A buddy of mine and I are working on our first frame. It's his 52 Henry J that hes building into a street rod version of an old gasser. This might be a lot of information but I'm proud of it. We used c-clamps on all the welds to keep the gaps from wandering.
***If inserting direct links to the images does not work I will attach them in order***
General information about the frame: the front rails extend back onto the middle rails with a 6 inch overlap. The middle rails go back towards his middle crossmember which is the mounting point for his rear kickup rails. There will be an x-member fabricated and installed just before the middle crossmember. The kickup rails extend over the rear axles along with the kickdowns. We have actually taken about 3 schooldays to put this together minus the time laying it out on the floor and taking the measurements we need. The whole rear section is tack welded in place and only needs a full bead around both rails and then the frame is complete. We plan on having the steering setup and suspension installed and then installing the x-member before school is over. What I am really proud of is that the whole frame measuring across from the front to rear was only an 1/8th of an inch off of the original frame and the angles of the kickups and the height all the way around matched the original perfectly.
A few pictures:
Car at ride height. Keep in mind that he is making it into a gasser which is why it is going to sit this way. (He's not using this body. Was only purchased for mach up)
The front section (no kickups installed yet). The roundtubing on the front rails was a scrap piece we made to keep the front rails from moving around when welding in the crossmember.
The 6 inch overlap. This was welded in with tacks 8 tacks around for precautions. The actual welds are 6-8 continous beads around the overlap. We switched sides on the metal after each weld to make sure it would not distort the metal and maintaining level. We ran the beads over the tacks for constant penetration which is why they don't look as pretty as they could.
The crossmember was welded in place the same way.

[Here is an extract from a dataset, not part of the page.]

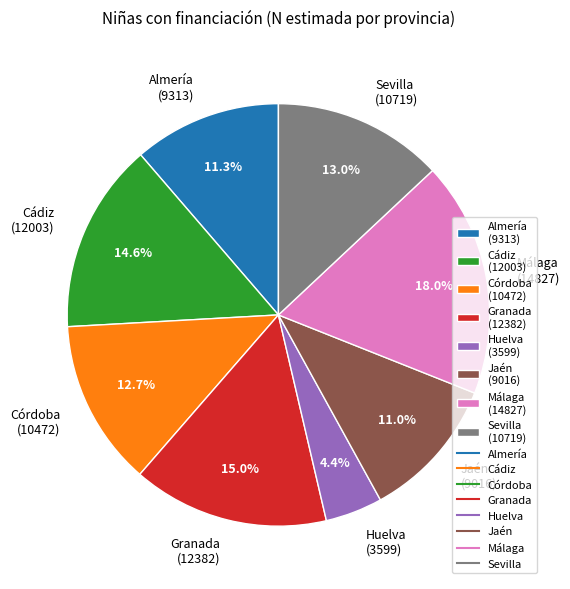

What percentage do Málaga and Granada together represent?

33.0%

My friend just getting done laying the first bead on the rear frame rails. Done the same way as the others except with a sleeve behind the connection and 8 plug welds all around the main beads.

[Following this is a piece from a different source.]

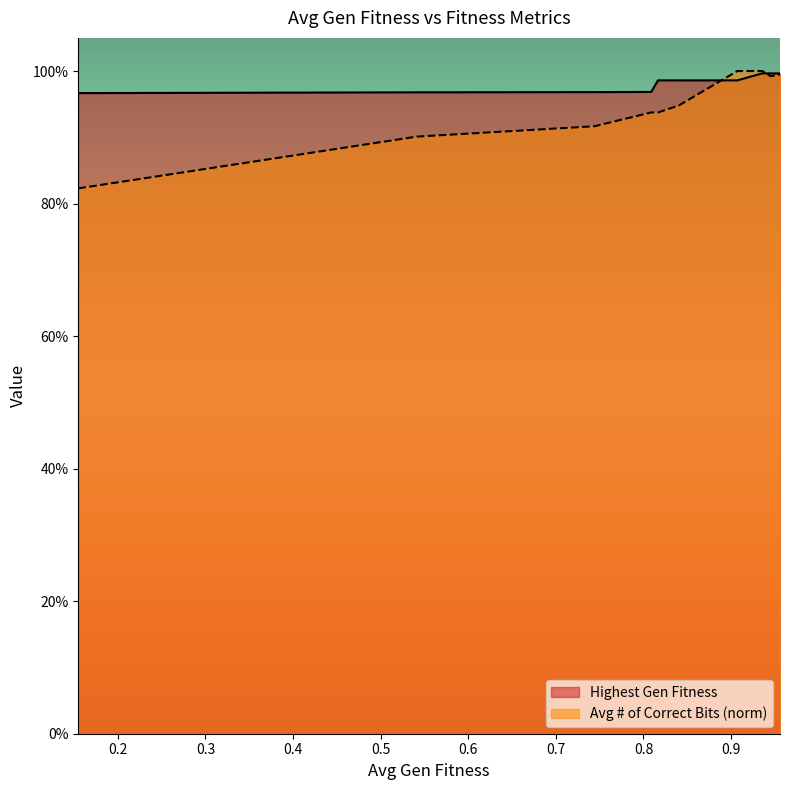

Between 0.5 and 0.8, which is larger?

0.8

My rear frame rail after completion.
My friend laying a bead on his side of the rear crossmember.
The master at work...
Here is where magic happened. We rummaged around in the scrap bin to find metal we could piece together for supports for the rear frame rails. The kickups had to be placed perfectly on the middle crossmember or the rear crossmember could not be bolted to the body. Every angle, length, width and height demensions could be off if it wasn't placed perfectly squared onto the crossmember. We plan on holding the rails up at an estimated height just by looking and onto the crossmember the same way and tack welding the rails onto the crossmember and onto the supports. We planned on braking the tacks later to make needed adjustments. So I am holding the rails up and against the crossmember while he tacks them in place. He gets them tacked and we bring an angle finder over to see what adjustments we are going to need to make. The first angle is fine, and the second, third, fourth and the last angle, which was on the rear crossmember was at 0 which means it was perfectly level. We measured across the length, width, and checked for diamond and every measurement was exact. This was achieved by only looking at it and saying, "Yeah, that looks good enough to tack in place for now." We didn't need to make a single adjustment.
This is something I am personally proud of. A complete diagram of a side view of the frame. A lot of this layout came from a lot of hard thinking by me. Only the rear rails were made based off of the original frame. The rest of it was custom made off of this layout. Every measurement was based off of this layout and was checked with a layout of the original rear frame rails. We found every length, width, and angle to cut because of this layout.